Light in your head and dead on your feet, another crazy day

US stocks had a decent bounce on Friday after a torrid week for stockholders, or more precisely, about 4 weeks. The fall in US stocks coincided with February’s weaker-than-expected Purchasing Managers Survey. In contrast, Gold topped 3000 dollars this week, a further sign of risk aversion, one could argue. The question that all fund managers will be asking themselves is, do I buy the dip or sell the rally? That’s the question.
On Friday, the latest Michigan Consumer survey reinforced the view that the US consumer feels less confident. The University of Michigan’s consumer sentiment index fell to a preliminary reading of 57.9 in March, the third consecutive monthly drop and the lowest reading since November 2022. The same survey revealed that inflation expectations one year ahead jumped to 4.9 per cent, their highest level since November 2022. By the end of the week, the 2-year US treasury yield had popped back over 4%, a possible indication that the market was feeling slightly less confident when the first rate cut was coming.
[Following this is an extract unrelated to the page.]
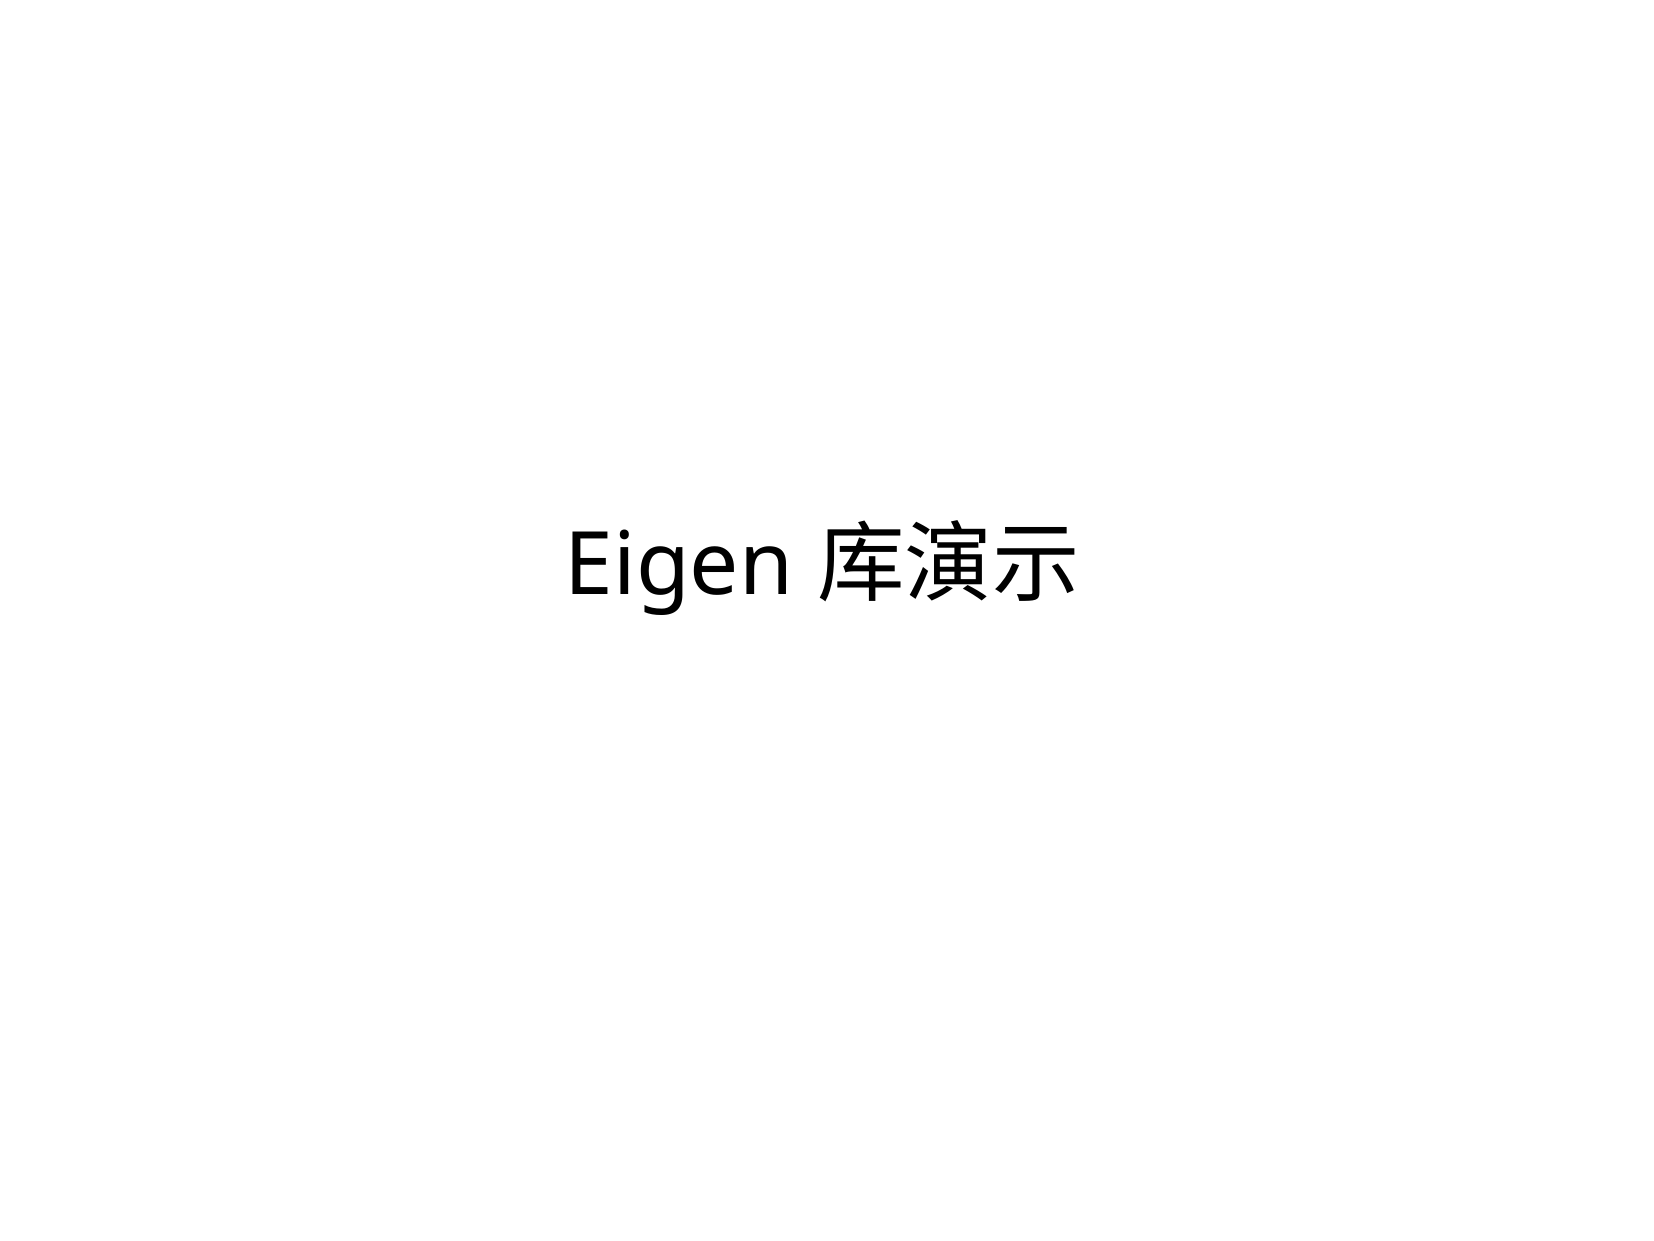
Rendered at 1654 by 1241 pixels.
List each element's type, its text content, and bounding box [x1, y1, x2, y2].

text_box Eigen库演示 [550, 485, 1123, 626]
The week starts with the monthly US retail sales data; economists are forecasting a significant month-over-month drop. Then, on Tuesday, we get the same for the changes in import and export prices, alongside the latest industrial and manufacturing production data. Wednesday is the main event as the FOMC meets to decide what they will do with interest rates. The most likely outcome is nothing. The bigger question will be their commentary around the health of the US economy and any hints they may give about their expectations for when the first cut may occur. If Jerome Powell indicated the members were more open to a rate cut, say at the next meeting, would that reinforce the market’s concerns about the underlying state of the economy? A more dovish tone could quite possibly impact investor sentiment further. Then, we get more employment data on Friday with the monthly jobless claims.
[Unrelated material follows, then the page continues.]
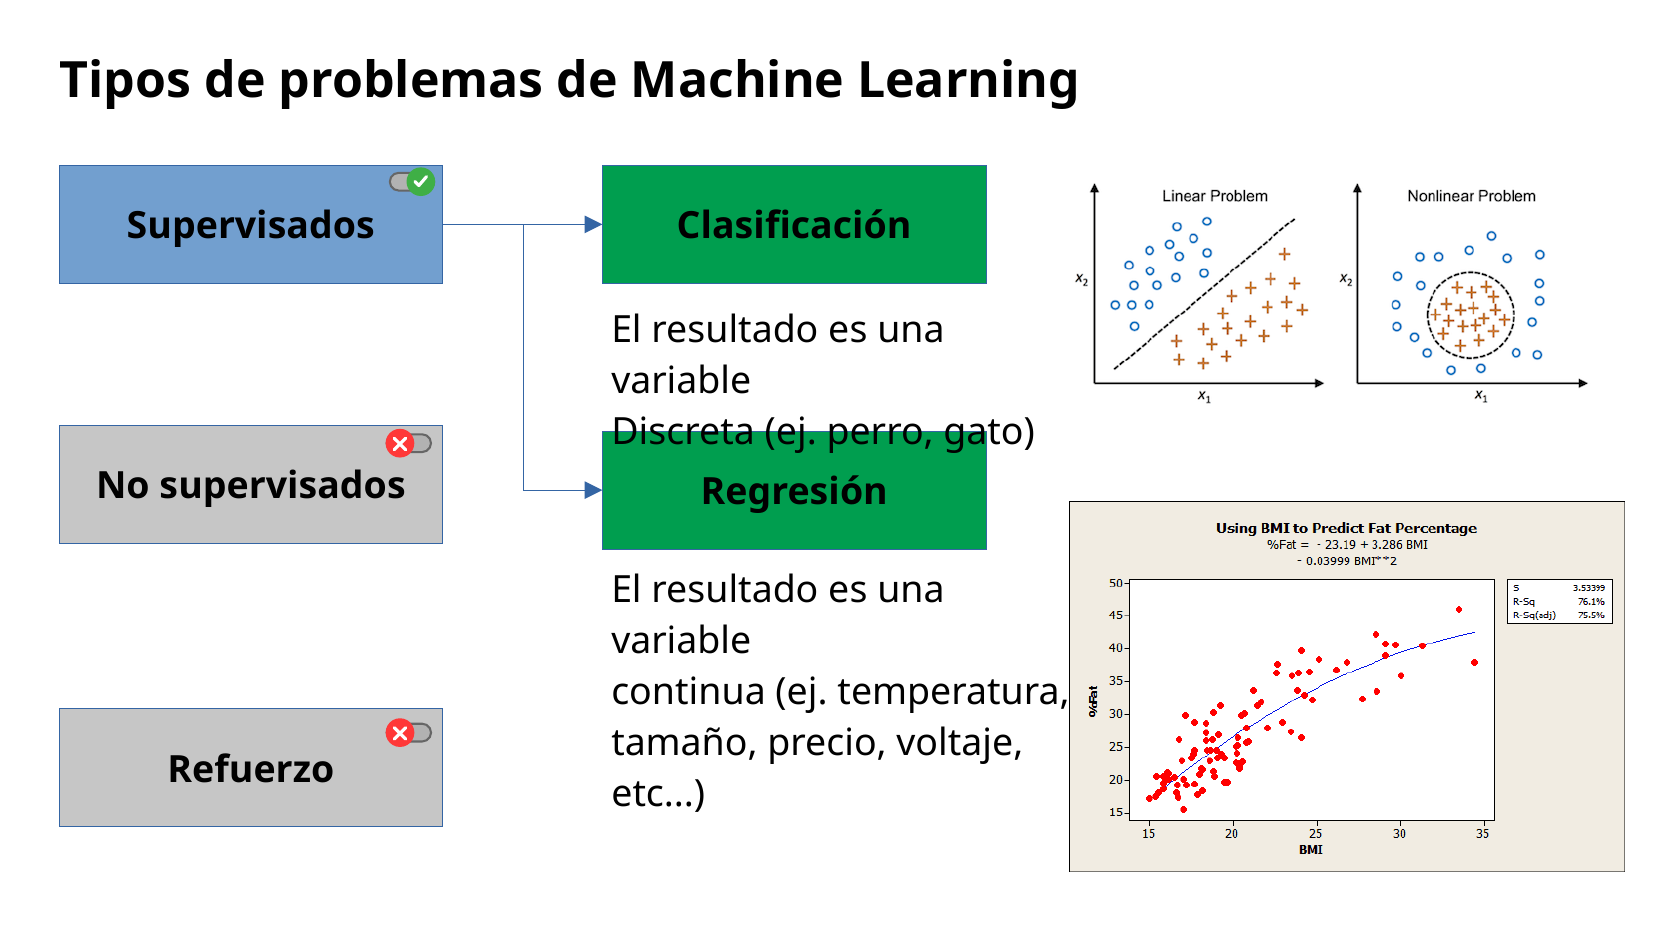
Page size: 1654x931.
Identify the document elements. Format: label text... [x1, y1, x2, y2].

We all saw the pretty poor GDP data from our economy on Friday. This week, the Bank of England will also meet to decide what to do with the UK interest rate policy. Again, expectations are for no change, despite this latest lacklustre economic report. The voting committee will get to the monthly jobs report and average earnings, which will be released ahead of the meeting. It may be noteworthy that the 2-year gilt yield has hardly moved in the past month and actually rose modestly on Friday after that weak economic report. If rates are as expected and left unchanged, I guess the focus will turn to how close the vote was for some indication of where sentiment is trending amongst the members. The main event in Europe will be the latest Euro area inflation data. Year-over-year inflation is expected to remain around 2.5%.
Buy the dip or sell the rally—that was the question I posed initially. History tells you that selectively buying the dips for long-term investors is generally a good policy after a correction of this nature. In the short term, can I see a realistic change in sentiment? Not necessarily. Wednesday will be interesting.